Lista de tareas:
**a.** Transcribe del texto sobre Santos Cerdán el tramo que va desde "Como su padre" hasta "Esparza, de UPN.".
**b.** Reescribe solo las líneas de los registros que van desde la que contiene "collectors: T. Cockerell" hasta la que contiene "catalogue / barcode: US 918049", ambas incluidas. Sustituye "country" por "nation" y deja todo lo demás sin cambios.

Texto de lectura:
..............................
Santos Cerdán León nació el 4 de mayo de 1969 en un pueblecito del sur de Navarra que se llama Milagro, lo cual le ha hecho objeto de “ingeniosas” bromas (a las que está acostumbrado) durante buena parte de su vida. Su familia era modesta y de tradición izquierdista, al menos por parte de su padre: tanto este como su abuelo fueron conocidos militantes socialistas, siempre el en pueblo. Su pedigrí, por tanto, es el de un socialista clásico, de los de toda la vida.
Su formación es escasa. Estudió Formación Profesional y logró hacerse técnico en electrónica. Ha sido empleado en algunas empresas de alimentación. No es un hombre brillante, nunca lo fue. Ni un líder. No es de los que toman decisiones; más bien es de los que se esfuerzan en ejecutar las decisiones que otros toman. Eso sí: tuvo siempre la facultad de poder hablar con todo el mundo sin ponerse nervioso, recelar o hacer que otros recelen. Es hombre de pocos odios pero, eso sí, muy fieles.
Como su padre y su abuelo, Santi (así le llaman muchos de quienes le conocen) se afilió al PSOE, pero su militancia no fue un arrebato juvenil: ya andaba por los treinta años. No tardaron en elegirle concejal. Más tarde lo metieron en la Ejecutiva regional del partido y algo después, en 2014, fue diputado en el Parlamento autonómico. Los primeros de aquellos años fueron difíciles en el norte de España y Santos Cerdán tuvo que acostumbrarse a llevar escolta y a mirar rutinariamente debajo del coche. Eso duró más de una década. Pero, como tantas gentes de su tierra, tenía amigos, conocidos o saludados en muy diferentes rincones ideológicos o políticos; donde menos, en la parte derecha de la tabla. Pero con bastantes excepciones, como Javier Esparza, de UPN.
..............................
Extractos del conjunto:
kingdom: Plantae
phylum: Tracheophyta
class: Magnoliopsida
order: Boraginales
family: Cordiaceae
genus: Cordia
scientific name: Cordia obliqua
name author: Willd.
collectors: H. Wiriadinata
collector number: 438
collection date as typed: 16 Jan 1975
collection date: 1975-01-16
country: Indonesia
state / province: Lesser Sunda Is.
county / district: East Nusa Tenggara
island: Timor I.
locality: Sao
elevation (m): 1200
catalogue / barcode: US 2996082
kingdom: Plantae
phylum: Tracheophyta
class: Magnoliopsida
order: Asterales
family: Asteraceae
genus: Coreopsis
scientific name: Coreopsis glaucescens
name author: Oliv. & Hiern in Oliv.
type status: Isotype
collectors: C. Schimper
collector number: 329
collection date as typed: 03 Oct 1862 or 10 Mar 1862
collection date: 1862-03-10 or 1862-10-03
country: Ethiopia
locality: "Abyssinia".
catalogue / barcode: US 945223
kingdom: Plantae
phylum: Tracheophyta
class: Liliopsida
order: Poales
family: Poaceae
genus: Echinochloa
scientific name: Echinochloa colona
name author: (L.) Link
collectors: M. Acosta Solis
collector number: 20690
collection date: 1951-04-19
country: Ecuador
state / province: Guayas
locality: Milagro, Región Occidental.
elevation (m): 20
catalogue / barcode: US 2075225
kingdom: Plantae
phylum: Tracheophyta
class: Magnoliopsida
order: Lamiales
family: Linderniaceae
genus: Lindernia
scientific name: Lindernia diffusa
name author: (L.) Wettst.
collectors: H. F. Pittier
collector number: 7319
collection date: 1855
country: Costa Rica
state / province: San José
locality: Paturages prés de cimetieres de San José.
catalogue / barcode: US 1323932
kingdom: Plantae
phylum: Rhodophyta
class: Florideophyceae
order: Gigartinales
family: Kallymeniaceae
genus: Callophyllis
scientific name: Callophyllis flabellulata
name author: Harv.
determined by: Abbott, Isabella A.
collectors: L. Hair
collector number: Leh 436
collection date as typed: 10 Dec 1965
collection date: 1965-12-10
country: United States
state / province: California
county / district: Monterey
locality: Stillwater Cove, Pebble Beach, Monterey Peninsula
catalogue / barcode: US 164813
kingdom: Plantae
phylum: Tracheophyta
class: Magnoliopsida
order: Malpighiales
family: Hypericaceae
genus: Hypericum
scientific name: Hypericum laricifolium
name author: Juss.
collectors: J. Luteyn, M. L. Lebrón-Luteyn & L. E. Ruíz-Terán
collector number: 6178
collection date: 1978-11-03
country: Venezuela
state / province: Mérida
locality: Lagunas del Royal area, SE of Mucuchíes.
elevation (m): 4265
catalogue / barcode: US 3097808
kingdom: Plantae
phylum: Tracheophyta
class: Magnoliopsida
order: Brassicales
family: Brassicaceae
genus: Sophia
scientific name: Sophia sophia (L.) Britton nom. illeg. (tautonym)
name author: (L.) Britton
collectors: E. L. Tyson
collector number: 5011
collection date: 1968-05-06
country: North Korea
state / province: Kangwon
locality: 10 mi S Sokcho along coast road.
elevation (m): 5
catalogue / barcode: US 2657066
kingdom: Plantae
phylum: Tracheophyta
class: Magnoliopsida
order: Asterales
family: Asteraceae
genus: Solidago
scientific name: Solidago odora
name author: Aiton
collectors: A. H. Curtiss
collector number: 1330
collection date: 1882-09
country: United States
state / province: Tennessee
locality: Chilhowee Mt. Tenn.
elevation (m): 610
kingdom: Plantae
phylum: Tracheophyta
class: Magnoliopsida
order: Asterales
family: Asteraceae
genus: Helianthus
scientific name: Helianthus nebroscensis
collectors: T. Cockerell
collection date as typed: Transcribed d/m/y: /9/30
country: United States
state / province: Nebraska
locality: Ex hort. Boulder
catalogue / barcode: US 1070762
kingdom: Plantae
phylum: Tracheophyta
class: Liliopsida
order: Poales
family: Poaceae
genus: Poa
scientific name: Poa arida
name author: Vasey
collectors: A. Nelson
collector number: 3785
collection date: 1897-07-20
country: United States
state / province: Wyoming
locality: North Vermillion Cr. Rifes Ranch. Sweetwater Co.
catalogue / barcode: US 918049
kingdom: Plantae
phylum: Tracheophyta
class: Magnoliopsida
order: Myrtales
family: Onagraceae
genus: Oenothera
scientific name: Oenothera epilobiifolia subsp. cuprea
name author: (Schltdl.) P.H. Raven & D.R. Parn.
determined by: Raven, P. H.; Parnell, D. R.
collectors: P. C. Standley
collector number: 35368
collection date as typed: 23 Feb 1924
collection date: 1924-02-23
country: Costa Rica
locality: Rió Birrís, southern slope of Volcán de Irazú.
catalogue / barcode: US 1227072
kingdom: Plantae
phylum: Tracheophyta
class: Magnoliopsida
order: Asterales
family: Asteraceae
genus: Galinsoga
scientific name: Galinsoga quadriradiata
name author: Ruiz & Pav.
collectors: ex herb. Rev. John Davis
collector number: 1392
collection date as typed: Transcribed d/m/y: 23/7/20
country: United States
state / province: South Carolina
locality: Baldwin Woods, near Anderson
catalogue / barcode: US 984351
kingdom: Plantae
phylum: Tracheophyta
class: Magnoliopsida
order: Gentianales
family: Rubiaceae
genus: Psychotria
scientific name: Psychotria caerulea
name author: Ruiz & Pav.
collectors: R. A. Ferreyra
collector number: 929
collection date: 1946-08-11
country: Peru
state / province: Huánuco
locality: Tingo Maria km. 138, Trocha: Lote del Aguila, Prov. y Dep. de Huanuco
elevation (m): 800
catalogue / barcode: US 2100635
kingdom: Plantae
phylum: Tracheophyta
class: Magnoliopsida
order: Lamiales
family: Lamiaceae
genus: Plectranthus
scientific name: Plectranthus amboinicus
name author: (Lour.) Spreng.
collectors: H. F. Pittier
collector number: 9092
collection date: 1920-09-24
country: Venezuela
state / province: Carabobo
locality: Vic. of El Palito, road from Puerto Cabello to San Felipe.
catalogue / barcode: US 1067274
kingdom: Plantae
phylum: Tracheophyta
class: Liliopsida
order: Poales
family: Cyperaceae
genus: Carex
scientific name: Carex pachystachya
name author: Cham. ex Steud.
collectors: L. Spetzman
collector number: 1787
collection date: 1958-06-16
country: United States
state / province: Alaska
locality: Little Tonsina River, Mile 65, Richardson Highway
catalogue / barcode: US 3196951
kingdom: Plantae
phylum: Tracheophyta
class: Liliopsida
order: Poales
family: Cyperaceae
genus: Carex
..............................
Respuestas por tarea:
**a.**
Como su padre y su abuelo, Santi (así le llaman muchos de quienes le conocen) se afilió al PSOE, pero su militancia no fue un arrebato juvenil: ya andaba por los treinta años. No tardaron en elegirle concejal. Más tarde lo metieron en la Ejecutiva regional del partido y algo después, en 2014, fue diputado en el Parlamento autonómico. Los primeros de aquellos años fueron difíciles en el norte de España y Santos Cerdán tuvo que acostumbrarse a llevar escolta y a mirar rutinariamente debajo del coche. Eso duró más de una década. Pero, como tantas gentes de su tierra, tenía amigos, conocidos o saludados en muy diferentes rincones ideológicos o políticos; donde menos, en la parte derecha de la tabla. Pero con bastantes excepciones, como Javier Esparza, de UPN.

**b.**
collectors: T. Cockerell
collection date as typed: Transcribed d/m/y: /9/30
nation: United States
state / province: Nebraska
locality: Ex hort. Boulder
catalogue / barcode: US 1070762
kingdom: Plantae
phylum: Tracheophyta
class: Liliopsida
order: Poales
family: Poaceae
genus: Poa
scientific name: Poa arida
name author: Vasey
collectors: A. Nelson
collector number: 3785
collection date: 1897-07-20
nation: United States
state / province: Wyoming
locality: North Vermillion Cr. Rifes Ranch. Sweetwater Co.
catalogue / barcode: US 918049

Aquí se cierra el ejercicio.